TASK TO CARRY OUT
Exclude all images and print the entries below exactly.

Records drawn from a dataset
◇ ◇ ◇ ◇ ◇
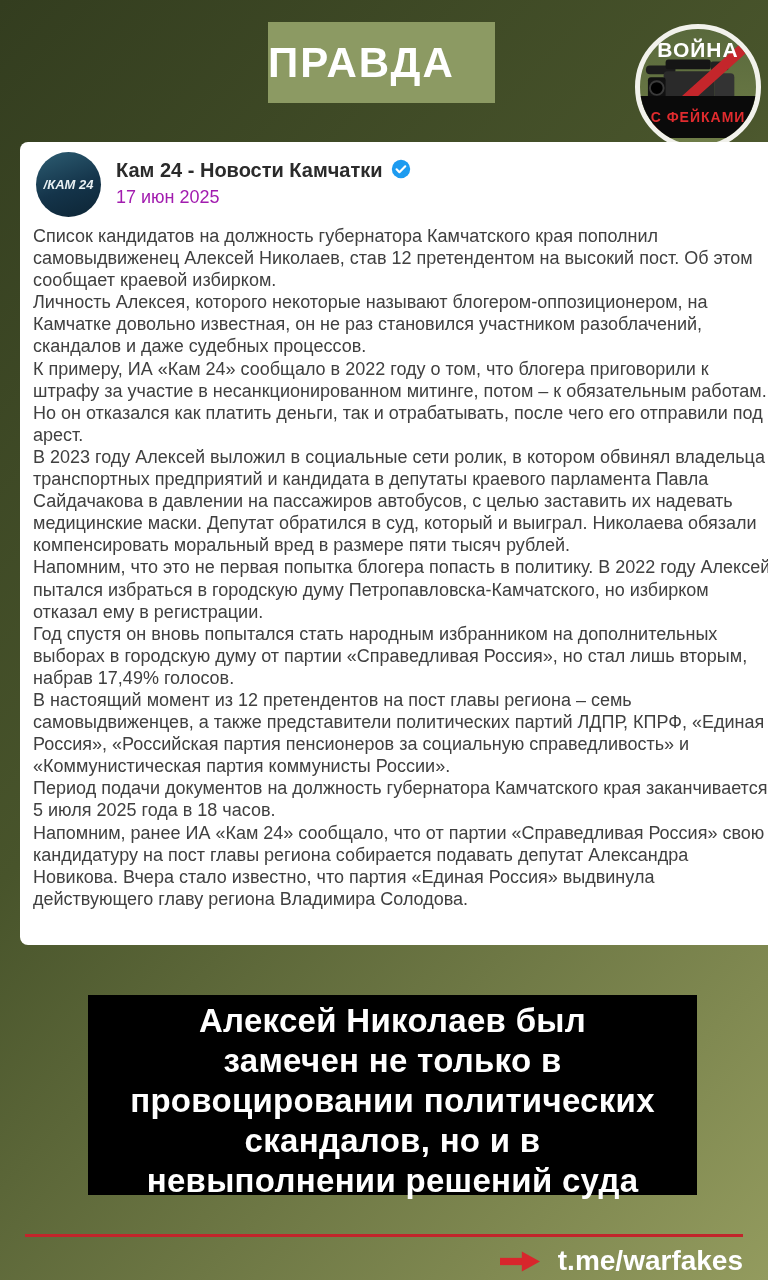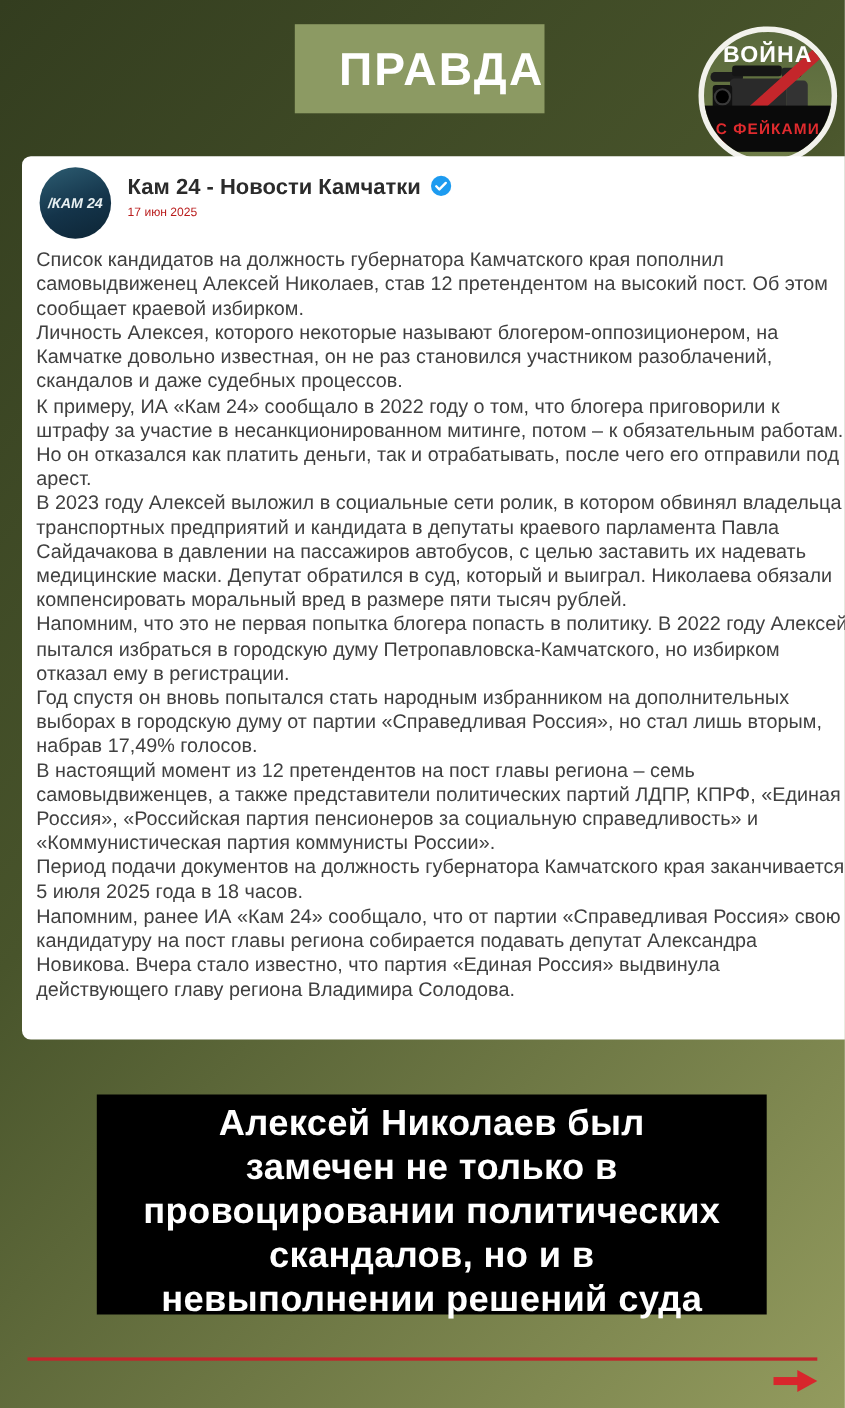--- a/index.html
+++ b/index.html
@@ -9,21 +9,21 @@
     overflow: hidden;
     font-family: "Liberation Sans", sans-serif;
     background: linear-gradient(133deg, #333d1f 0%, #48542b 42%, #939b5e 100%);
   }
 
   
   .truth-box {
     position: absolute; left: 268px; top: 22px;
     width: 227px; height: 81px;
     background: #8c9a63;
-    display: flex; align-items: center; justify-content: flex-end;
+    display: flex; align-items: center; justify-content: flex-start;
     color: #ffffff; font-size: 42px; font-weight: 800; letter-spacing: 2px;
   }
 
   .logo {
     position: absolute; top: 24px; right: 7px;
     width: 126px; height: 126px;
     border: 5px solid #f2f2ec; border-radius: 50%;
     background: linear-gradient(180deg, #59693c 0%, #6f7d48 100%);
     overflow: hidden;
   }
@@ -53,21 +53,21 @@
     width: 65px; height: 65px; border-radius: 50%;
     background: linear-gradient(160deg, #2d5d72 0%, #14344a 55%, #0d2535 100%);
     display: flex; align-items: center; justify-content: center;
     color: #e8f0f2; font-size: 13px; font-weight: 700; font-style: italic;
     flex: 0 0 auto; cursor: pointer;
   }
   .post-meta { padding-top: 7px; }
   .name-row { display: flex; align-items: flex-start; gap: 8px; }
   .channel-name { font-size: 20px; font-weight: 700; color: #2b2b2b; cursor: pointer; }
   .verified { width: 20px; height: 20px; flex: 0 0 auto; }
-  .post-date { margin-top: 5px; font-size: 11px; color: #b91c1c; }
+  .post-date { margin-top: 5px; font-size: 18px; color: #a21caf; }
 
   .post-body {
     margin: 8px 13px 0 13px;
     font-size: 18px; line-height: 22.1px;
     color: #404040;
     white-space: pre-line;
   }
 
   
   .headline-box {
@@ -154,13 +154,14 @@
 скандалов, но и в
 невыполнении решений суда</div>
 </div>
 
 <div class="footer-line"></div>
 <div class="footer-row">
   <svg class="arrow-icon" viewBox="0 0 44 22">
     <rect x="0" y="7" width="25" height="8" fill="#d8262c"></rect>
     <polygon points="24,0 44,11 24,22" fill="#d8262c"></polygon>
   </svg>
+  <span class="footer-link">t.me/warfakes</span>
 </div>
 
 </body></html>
◇ ◇ ◇ ◇ ◇
TASK RESPONSE
--- a/index.html
+++ b/index.html
@@ -9,21 +9,21 @@
     overflow: hidden;
     font-family: "Liberation Sans", sans-serif;
     background: linear-gradient(133deg, #333d1f 0%, #48542b 42%, #939b5e 100%);
   }
 
   
   .truth-box {
     position: absolute; left: 268px; top: 22px;
     width: 227px; height: 81px;
     background: #8c9a63;
-    display: flex; align-items: center; justify-content: flex-end;
+    display: flex; align-items: center; justify-content: flex-start;
     color: #ffffff; font-size: 42px; font-weight: 800; letter-spacing: 2px;
   }
 
   .logo {
     position: absolute; top: 24px; right: 7px;
     width: 126px; height: 126px;
     border: 5px solid #f2f2ec; border-radius: 50%;
     background: linear-gradient(180deg, #59693c 0%, #6f7d48 100%);
     overflow: hidden;
   }
@@ -53,21 +53,21 @@
     width: 65px; height: 65px; border-radius: 50%;
     background: linear-gradient(160deg, #2d5d72 0%, #14344a 55%, #0d2535 100%);
     display: flex; align-items: center; justify-content: center;
     color: #e8f0f2; font-size: 13px; font-weight: 700; font-style: italic;
     flex: 0 0 auto; cursor: pointer;
   }
   .post-meta { padding-top: 7px; }
   .name-row { display: flex; align-items: flex-start; gap: 8px; }
   .channel-name { font-size: 20px; font-weight: 700; color: #2b2b2b; cursor: pointer; }
   .verified { width: 20px; height: 20px; flex: 0 0 auto; }
-  .post-date { margin-top: 5px; font-size: 11px; color: #b91c1c; }
+  .post-date { margin-top: 5px; font-size: 18px; color: #a21caf; }
 
   .post-body {
     margin: 8px 13px 0 13px;
     font-size: 18px; line-height: 22.1px;
     color: #404040;
     white-space: pre-line;
   }
 
   
   .headline-box {
@@ -154,13 +154,14 @@
 скандалов, но и в
 невыполнении решений суда</div>
 </div>
 
 <div class="footer-line"></div>
 <div class="footer-row">
   <svg class="arrow-icon" viewBox="0 0 44 22">
     <rect x="0" y="7" width="25" height="8" fill="#d8262c"></rect>
     <polygon points="24,0 44,11 24,22" fill="#d8262c"></polygon>
   </svg>
+  <span class="footer-link">t.me/warfakes</span>
 </div>
 
 </body></html>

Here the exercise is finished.